A metronome built purely with NSTimer will not be very accurate, as Apple explains in their documentation.

Because of the various input sources a typical run loop manages, the effective resolution of the time interval for a timer is limited to on the order of 50-100 milliseconds. If a timer’s firing time occurs during a long callout or while the run loop is in a mode that is not monitoring the timer, the timer does not fire until the next time the run loop checks the timer.

I would suggest using an NSTimer that fires on the order of 50 times per desired tick (for example, if you would like a 60 ticks per minute, you would have the NSTimeInterval to be about 1/50 of a second.

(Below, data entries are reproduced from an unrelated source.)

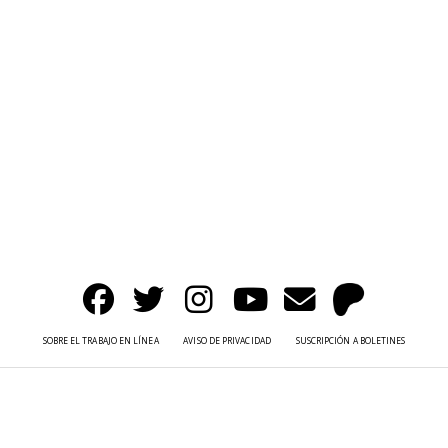
SOBRE EL TRABAJO EN LÍNEA
AVISO DE PRIVACIDAD
SUSCRIPCIÓN A BOLETINES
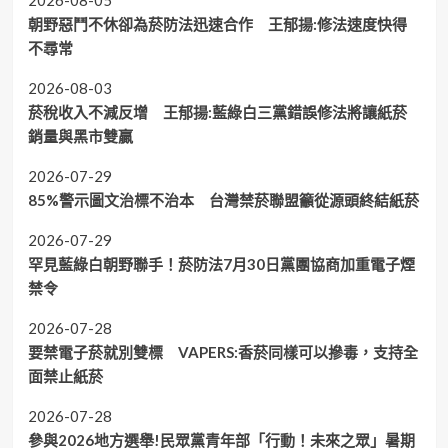
朝野惡鬥不休卻為菸防法迅速合作 王郁揚:修法速度快得
不尋常
2026-08-03
菸稅收入不減反增 王郁揚:藍綠白三黨錯誤修法將讓紙菸
銷量與黑市雙贏
2026-07-29
85%警示圖文治標不治本 台灣禁菸聯盟籲從源頭終結紙菸
2026-07-29
罕見藍綠白朝野聯手！菸防法7月30日黨團協商加重電子煙
禁令
2026-07-28
要禁電子菸就別雙標 VAPERS:香菸同樣可以摻毒，支持全
面禁止紙菸
2026-07-28
參與2026地方選舉!民眾黨青年部「行動！未來之眾」暑期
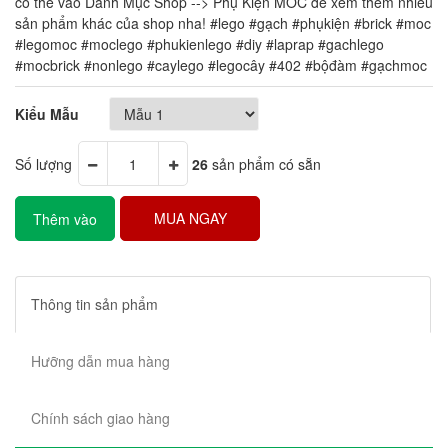
có thể vào Danh Mục Shop --> Phụ Kiện MOC để xem thêm nhiều
sản phẩm khác của shop nha! #lego #gạch #phụkiện #brick #moc
#legomoc #moclego #phukienlego #diy #laprap #gachlego
#mocbrick #nonlego #caylego #legocây #402 #bộđàm #gạchmoc
Kiểu Mẫu
Số lượng
26
sản phẩm có sẵn
MUA NGAY
Thêm vào
giỏ hàng
Thông tin sản phẩm
Hưỡng dẫn mua hàng
Chính sách giao hàng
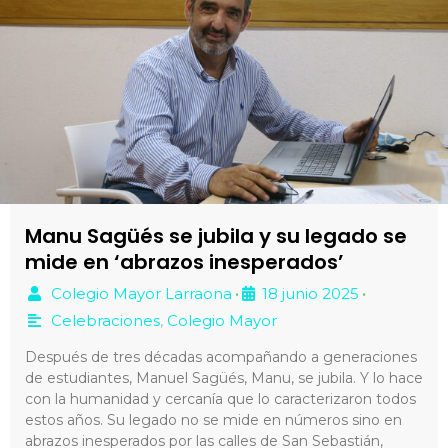
Manu Sagüés se jubila y su legado se
mide en ‘abrazos inesperados’
Colegio Mayor Larraona
18 junio 2025
•
•
Celebraciones
,
Colegio Mayor
Después de tres décadas acompañando a generaciones
de estudiantes, Manuel Sagüés, Manu, se jubila. Y lo hace
con la humanidad y cercanía que lo caracterizaron todos
estos años. Su legado no se mide en números sino en
abrazos inesperados por las calles de San Sebastián,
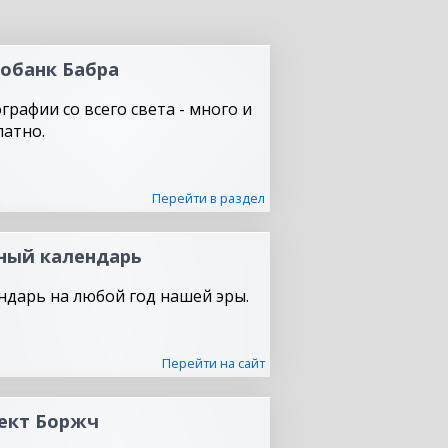
обанк Бабра
графии со всего света - много и
латно.
Перейти в раздел
ный календарь
ндарь на любой год нашей эры.
Перейти на сайт
ект Боржч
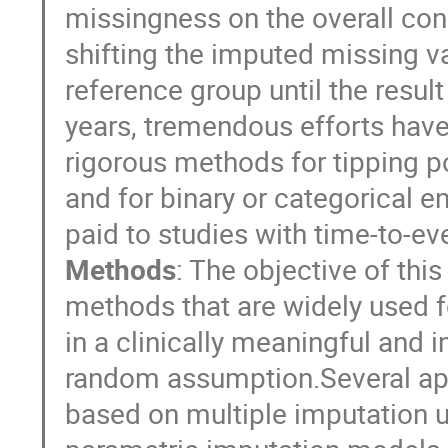
missingness on the overall con
shifting the imputed missing v
reference group until the resul
years, tremendous efforts have
rigorous methods for tipping poi
and for binary or categorical e
paid to studies with time-to-e
Methods
: The objective of thi
methods that are widely used 
in a clinically meaningful and i
random assumption.Several ap
based on multiple imputation u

You should then store a CFAbsoluteTime which stores the "last tick" time, and compare it to the current time. If the absolute value of the difference between the current time and the "last tick" time is less than some tolerance (I would make this about 4 times the number of ticks per interval, for example, if you chose 1/50 of a second per NSTimer fire, you should apply a tolerance of around 4/50 of a second), you can play the "tick."

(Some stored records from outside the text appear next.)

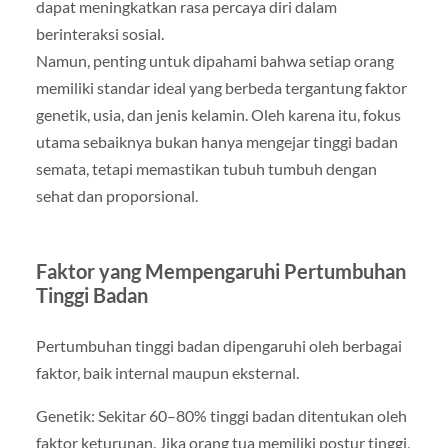
dapat meningkatkan rasa percaya diri dalam
berinteraksi sosial.
Namun, penting untuk dipahami bahwa setiap orang
memiliki standar ideal yang berbeda tergantung faktor
genetik, usia, dan jenis kelamin. Oleh karena itu, fokus
utama sebaiknya bukan hanya mengejar tinggi badan
semata, tetapi memastikan tubuh tumbuh dengan
sehat dan proporsional.
Faktor yang Mempengaruhi Pertumbuhan
Tinggi Badan
Pertumbuhan tinggi badan dipengaruhi oleh berbagai
faktor, baik internal maupun eksternal.
Genetik: Sekitar 60–80% tinggi badan ditentukan oleh
faktor keturunan. Jika orang tua memiliki postur tinggi,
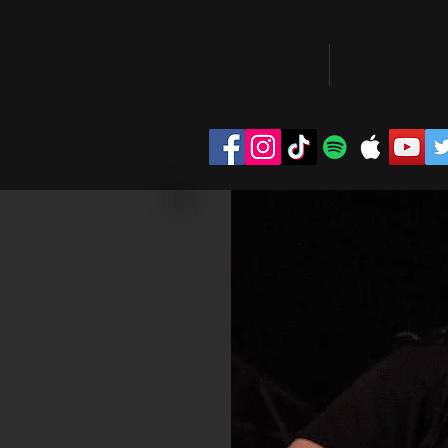
INFO
MÚSICA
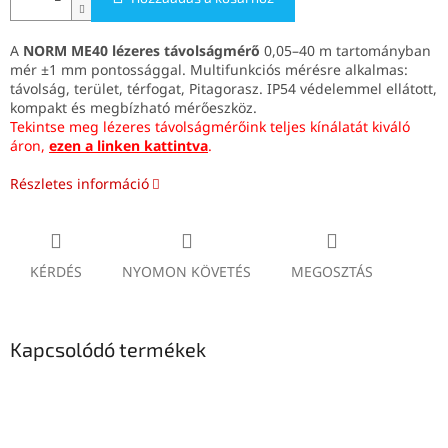
A
NORM ME40 lézeres távolságmérő
0,05–40 m tartományban
mér ±1 mm pontossággal. Multifunkciós mérésre alkalmas:
távolság, terület, térfogat, Pitagorasz. IP54 védelemmel ellátott,
kompakt és megbízható mérőeszköz.
Tekintse meg lézeres távolságmérőink teljes kínálatát kiváló
áron,
ezen a linken kattintva
.
Részletes információ
KÉRDÉS
NYOMON KÖVETÉS
MEGOSZTÁS
Kapcsolódó termékek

You may need to calibrate the tolerances to get to your desired accuracy, but this general concept will make your metronome a lot more accurate.

Here is some more information on another SO post. It also includes some code that uses the theory I discussed. I hope this helps!

Update The way you are calculating your tolerances is incorrect. In your calculations, notice that the tolerance is inversely proportional to the square of the bpm. The problem with this is that the tolerance will eventually be less than the number of times the timer fires per second. Take a look at this graph to see what I mean. This will generate problems at high BPMs. The other potential source of error is your top bounding condition. You really don't need to check an upper limit on your tolerance, because theoretically, the timer should have already fired by then. Therefore, if the elapsed time is greater than the theoretical time, you can fire it regardless. (For example if the elapsed time is 0.1s and and the actual time with the true BPM should be 0.05s, you should go ahead and fire the timer anyways, no matter what your tolerance is).

Here is my timer "tick" function, which seems to work fine. You need to tweak it to fit your needs (with the downbeats, etc.) but it works in concept.

func tick(timer:NSTimer) {
    let elapsedTime:CFAbsoluteTime = CFAbsoluteTimeGetCurrent() - lastTick
    let targetTime:Double = 60/timer.userInfo!.objectForKey("bpm")!.doubleValue!
    if (elapsedTime > targetTime) || (abs(elapsedTime - targetTime) < 0.003) {
        lastTick = CFAbsoluteTimeGetCurrent()  
        # Play the click here
    }
}

My timer is initialized like so: nextTimer = NSTimer(timeInterval: (60.0/Double(bpm)) * 0.01, target: self, selector: "tick:", userInfo: ["bpm":bpm], repeats: true)